In the past week, the theme of capitalism vs. social justice has cropped up over and over.
First, I read an amazing set of articles from the NY Times that chroniced the life of a homeless child. Then, I perused Pope Francis’ recent letter, wherein he criticizes unfettered capitalism. And today, Fred Wilson and Bijan Sabet blogged about the limits of capitalism (here and here, respectively).
Yet, at the same time, I’m a venture capitalist.
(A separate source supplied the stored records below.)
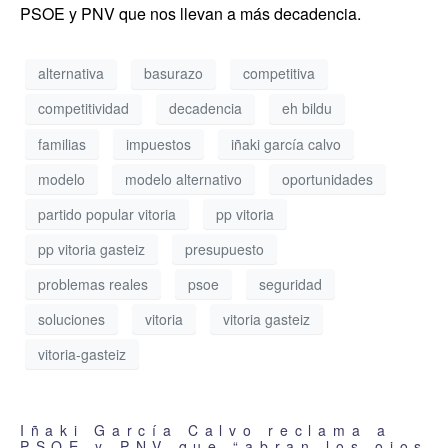
PSOE y PNV que nos llevan a más decadencia.
alternativa
basurazo
competitiva
competitividad
decadencia
eh bildu
familias
impuestos
iñaki garcía calvo
modelo
modelo alternativo
oportunidades
partido popular vitoria
pp vitoria
pp vitoria gasteiz
presupuesto
problemas reales
psoe
seguridad
soluciones
vitoria
vitoria gasteiz
vitoria-gasteiz
Iñaki García Calvo reclama a
PSOE y PNV que “abran los ojos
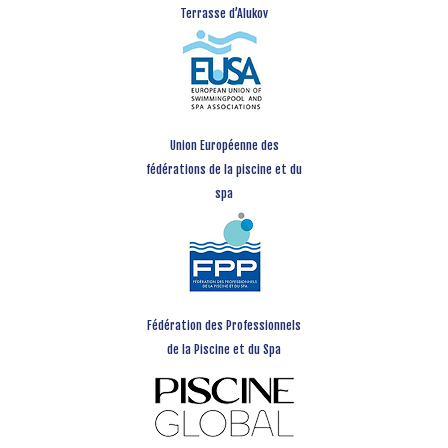
Terrasse d’Alukov
Union Européenne des
fédérations de la piscine et du
spa
Fédération des Professionnels
de la Piscine et du Spa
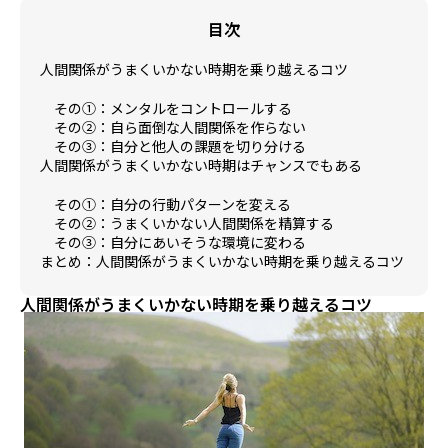
目次
人間関係がうまくいかない時期を乗り越えるコツ
その①：メンタルをコントロールする
その②：自ら面倒な人間関係を作らない
その③：自分と他人の課題を切り分ける
人間関係がうまくいかない時期はチャンスでもある
その①：自分の行動パターンを変える
その②：うまくいかない人間関係を精算する
その③：自分にあいそうな環境に変わる
まとめ：人間関係がうまくいかない時期を乗り越えるコツ
人間関係がうまくいかない時期を乗り越えるコツ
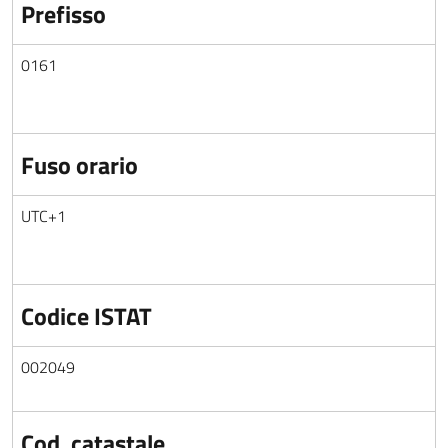
Prefisso
0161
Fuso orario
UTC+1
Codice ISTAT
002049
Cod. catastale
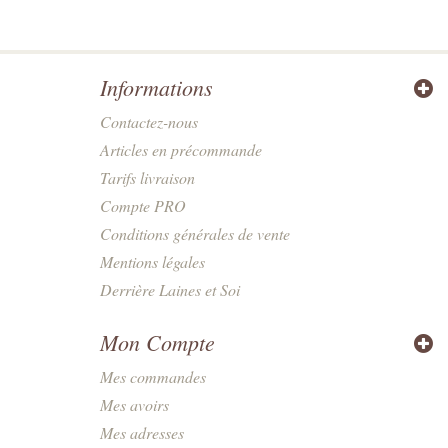
Informations
Contactez-nous
Articles en précommande
Tarifs livraison
Compte PRO
Conditions générales de vente
Mentions légales
Derrière Laines et Soi
Mon Compte
Mes commandes
Mes avoirs
Mes adresses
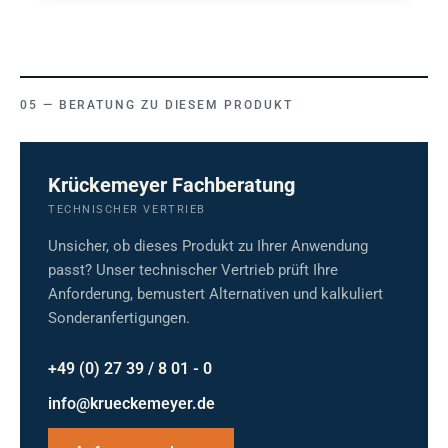
BERATUNG ZU DIESEM PRODUKT
Krückemeyer Fachberatung
TECHNISCHER VERTRIEB
Unsicher, ob dieses Produkt zu Ihrer Anwendung
passt? Unser technischer Vertrieb prüft Ihre
Anforderung, bemustert Alternativen und kalkuliert
Sonderanfertigungen.
+49 (0) 27 39 / 8 01 - 0
info@krueckemeyer.de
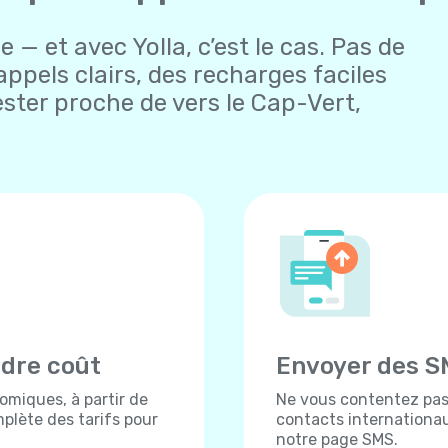
 — et avec Yolla, c’est le cas. Pas de
appels clairs, des recharges faciles
ester proche de vers le Cap-Vert,
ndre coût
Envoyer des S
omiques, à partir de
Ne vous contentez pas 
plète des tarifs pour
contacts internationau
notre page SMS.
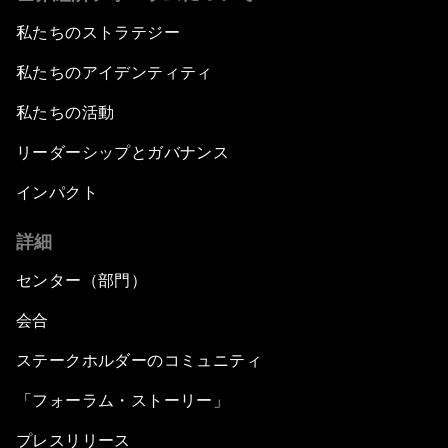
私たちのストラテジー
私たちのアイデンティティ
私たちの活動
リーダーシップとガバナンス
インパクト
詳細
センター（部門）
会合
ステークホルダーのコミュニティ
「フォーラム・ストーリー」
プレスリリース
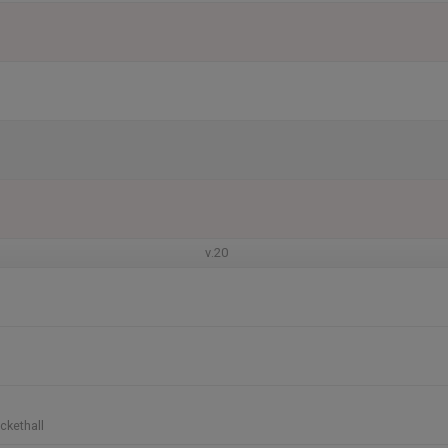
v.20
ckethall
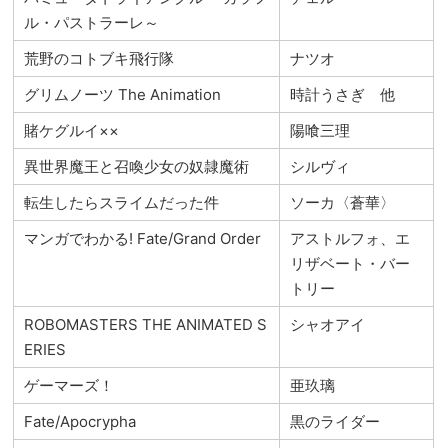
ル・パストラーレ～
荒野のコトブキ飛行隊
ナツオ
グリムノーツ The Animation
時計うさぎ 他
賭ケグルイ××
陽喰三理
異世界魔王と召喚少女の奴隷魔術
シルヴィ
転生したらスライムだった件
ソーカ〈蒼華〉
マンガでわかる! Fate/Grand Order
アストルフォ、エ
リザベート・バー
トリー
ROBOMASTERS THE ANIMATED S
シャオアイ
ERIES
ゲーマーズ！
亜玖璃
Fate/Apocrypha
黒のライダー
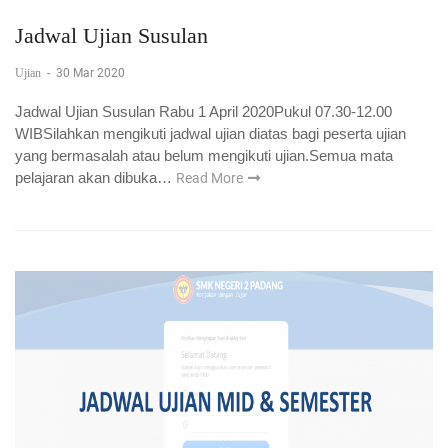
Jadwal Ujian Susulan
Ujian
-
30 Mar 2020
Jadwal Ujian Susulan Rabu 1 April 2020Pukul 07.30-12.00
WIBSilahkan mengikuti jadwal ujian diatas bagi peserta ujian
yang bermasalah atau belum mengikuti ujian.Semua mata
pelajaran akan dibuka…
Read More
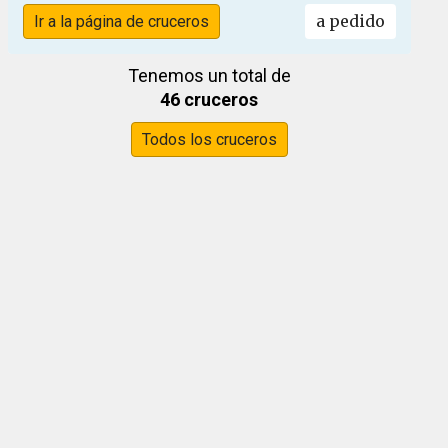
a pedido
Ir a la página de cruceros
Tenemos un total de
46 cruceros
Todos los cruceros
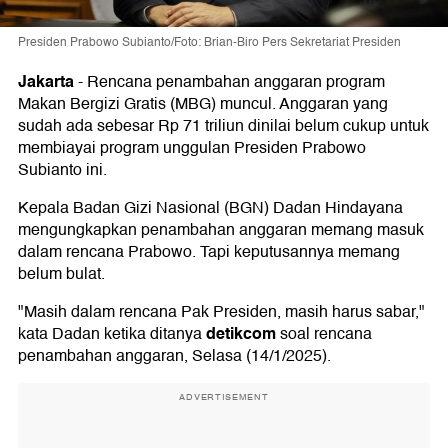
Presiden Prabowo Subianto/Foto: Brian-Biro Pers Sekretariat Presiden
Jakarta
-
Rencana penambahan anggaran program
Makan Bergizi Gratis (MBG) muncul. Anggaran yang
sudah ada sebesar Rp 71 triliun dinilai belum cukup untuk
membiayai program unggulan Presiden Prabowo
Subianto ini.
Kepala Badan Gizi Nasional (BGN) Dadan Hindayana
mengungkapkan penambahan anggaran memang masuk
dalam rencana Prabowo. Tapi keputusannya memang
belum bulat.
"Masih dalam rencana Pak Presiden, masih harus sabar,"
detikcom
kata Dadan ketika ditanya
soal rencana
penambahan anggaran, Selasa (14/1/2025).
ADVERTISEMENT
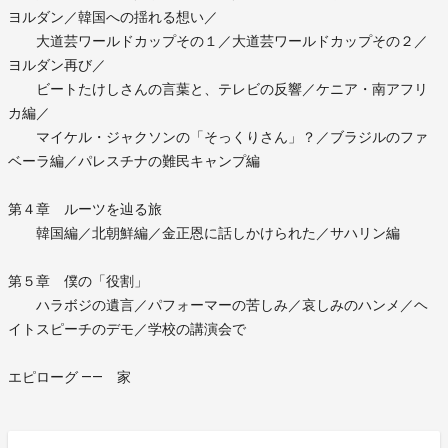
ヨルダン／韓国への揺れる想い／
大道芸ワールドカップその１／大道芸ワールドカップその２／
ヨルダン再び／
ビートたけしさんの言葉と、テレビの反響／ケニア・南アフリ
カ編／
マイケル・ジャクソンの「そっくりさん」？／ブラジルのファ
ベーラ編／パレスチナの難民キャンプ編
第４章 ルーツを辿る旅
韓国編／北朝鮮編／金正恩に話しかけられた／サハリン編
第５章 僕の「役割」
ハラボジの遺言／パフォーマーの苦しみ／哀しみのハンメ／ヘ
イトスピーチのデモ／学校の講演会で
エピローグ ―― 家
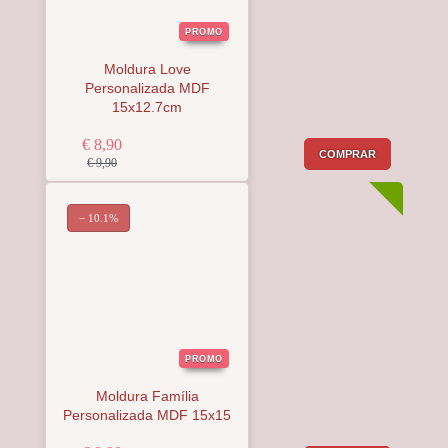
PROMO
Moldura Love
Personalizada MDF
15x12.7cm
€ 8,90
COMPRAR
€ 9,90
− 10.1%
PROMO
Moldura Família
Personalizada MDF 15x15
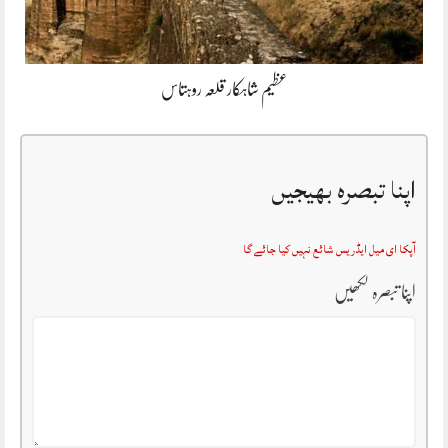
عظیم شاہکار قلعہ روہتاس
اپنا تبصرہ بھیجیں
آپکا ای میل ایڈریس شائع نہیں کیا جائے گا
اپنا تبصرہ لکھیں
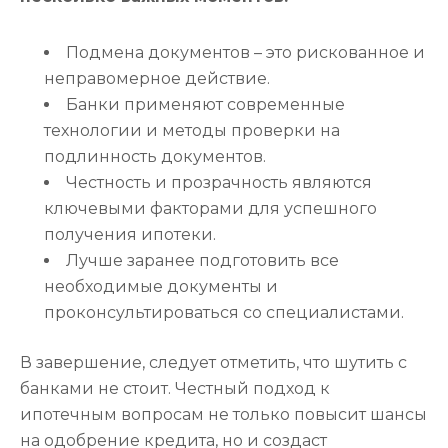
Подмена документов – это рискованное и
неправомерное действие.
Банки применяют современные
технологии и методы проверки на
подлинность документов.
Честность и прозрачность являются
ключевыми факторами для успешного
получения ипотеки.
Лучше заранее подготовить все
необходимые документы и
проконсультироваться со специалистами.
В завершение, следует отметить, что шутить с
банками не стоит. Честный подход к
ипотечным вопросам не только повысит шансы
на одобрение кредита, но и создаст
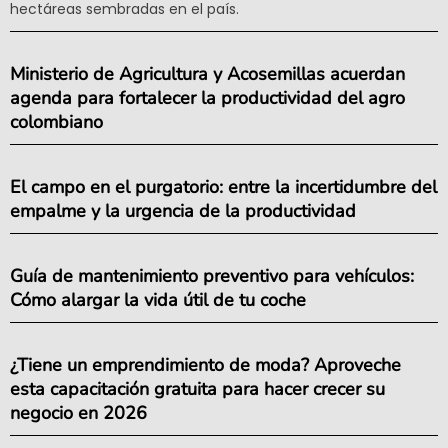
hectáreas sembradas en el país.
Ministerio de Agricultura y Acosemillas acuerdan
agenda para fortalecer la productividad del agro
colombiano
El campo en el purgatorio: entre la incertidumbre del
empalme y la urgencia de la productividad
Guía de mantenimiento preventivo para vehículos:
Cómo alargar la vida útil de tu coche
¿Tiene un emprendimiento de moda? Aproveche
esta capacitación gratuita para hacer crecer su
negocio en 2026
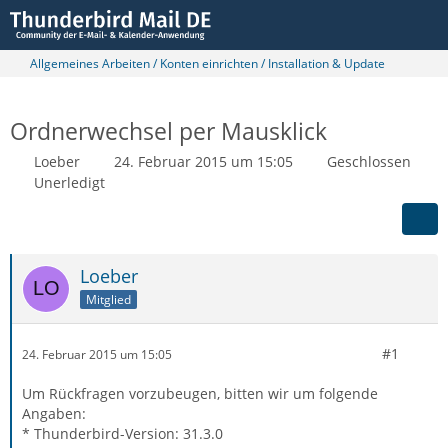
Allgemeines Arbeiten / Konten einrichten / Installation & Update
Ordnerwechsel per Mausklick
Loeber
24. Februar 2015 um 15:05
Geschlossen
Unerledigt
Loeber
Mitglied
#1
24. Februar 2015 um 15:05
Um Rückfragen vorzubeugen, bitten wir um folgende
Angaben:
* Thunderbird-Version: 31.3.0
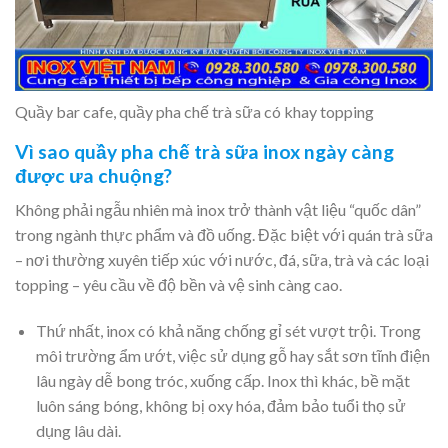
Quầy bar cafe, quầy pha chế trà sữa có khay topping
Vì sao quầy pha chế trà sữa inox ngày càng
được ưa chuộng?
Không phải ngẫu nhiên mà inox trở thành vật liệu “quốc dân”
trong ngành thực phẩm và đồ uống. Đặc biệt với quán trà sữa
– nơi thường xuyên tiếp xúc với nước, đá, sữa, trà và các loại
topping – yêu cầu về độ bền và vệ sinh càng cao.
Thứ nhất, inox có khả năng chống gỉ sét vượt trội. Trong
môi trường ẩm ướt, việc sử dụng gỗ hay sắt sơn tĩnh điện
lâu ngày dễ bong tróc, xuống cấp. Inox thì khác, bề mặt
luôn sáng bóng, không bị oxy hóa, đảm bảo tuổi thọ sử
dụng lâu dài.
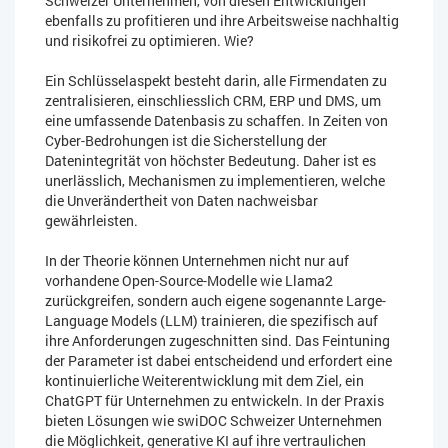
Schweizer Unternehmen, von diesen Entwicklungen
ebenfalls zu profitieren und ihre Arbeitsweise nachhaltig
und risikofrei zu optimieren. Wie?
Ein Schlüsselaspekt besteht darin, alle Firmendaten zu
zentralisieren, einschliesslich CRM, ERP und DMS, um
eine umfassende Datenbasis zu schaffen. In Zeiten von
Cyber-Bedrohungen ist die Sicherstellung der
Datenintegrität von höchster Bedeutung. Daher ist es
unerlässlich, Mechanismen zu implementieren, welche
die Unverändertheit von Daten nachweisbar
gewährleisten.
In der Theorie können Unternehmen nicht nur auf
vorhandene Open-Source-Modelle wie Llama2
zurückgreifen, sondern auch eigene sogenannte Large-
Language Models (LLM) trainieren, die spezifisch auf
ihre Anforderungen zugeschnitten sind. Das Feintuning
der Parameter ist dabei entscheidend und erfordert eine
kontinuierliche Weiterentwicklung mit dem Ziel, ein
ChatGPT für Unternehmen zu entwickeln. In der Praxis
bieten Lösungen wie swiDOC Schweizer Unternehmen
die Möglichkeit, generative KI auf ihre vertraulichen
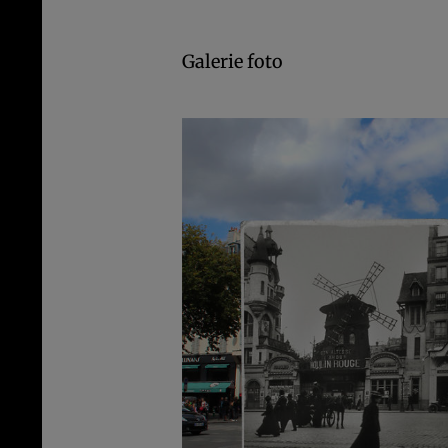
Galerie foto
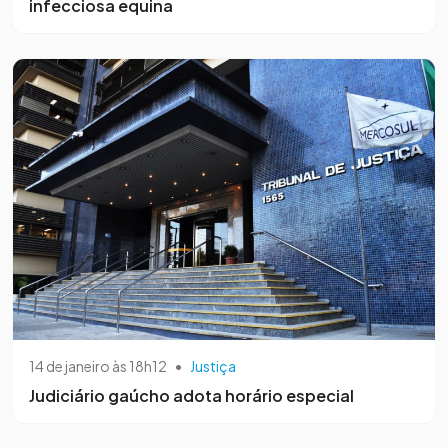
infecciosa equina
14 de janeiro às 18h12
•
Justiça
Judiciário gaúcho adota horário especial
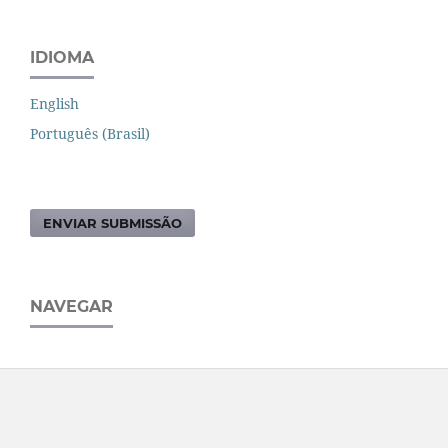
IDIOMA
English
Português (Brasil)
ENVIAR SUBMISSÃO
NAVEGAR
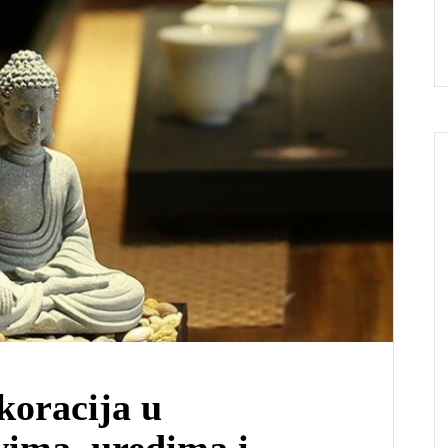
koracija u
ima, uredima i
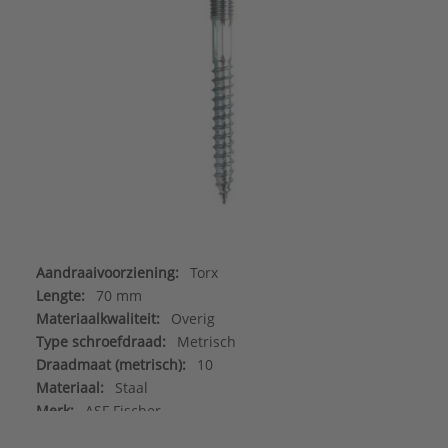
Aandraaivoorziening:
Torx
Lengte:
70 mm
Materiaalkwaliteit:
Overig
Type schroefdraad:
Metrisch
Draadmaat (metrisch):
10
Materiaal:
Staal
Merk:
ASF Fischer
Oppervlaktebescherming:
Elektrolytisch verzinkt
And, in college, I studied developmental economics and read about the limits of state-sponsored economies. For examples, forced collectivization in China and the Soviet Union created wholesale economic collapses and millions died from starvation. The intent was good: eliminate poverty and the exploitation of labor. The results were disastrous.
And, our government is learning that transforming one-seventh of our economy is really hard. Changing the behavior of millions of consumers, insurance carriers, doctors and hospitals creates surprise “unintended consequences.” It’s really, really difficult to change human behavior and tinker with incentives.
So, I believe in compassion and capitalism. But, I find the balance of the two to be challenging personally. On one hand, our family has a structured charitable giving program. And, I gave $20 the other day to the person who filled my car with gas. On the other hand, the next day, I chose not to give money to a woman begging for money in the middle of a snow storm.
I don’t know about you, but finding the “Goldilocks happy median” isn’t easy for me.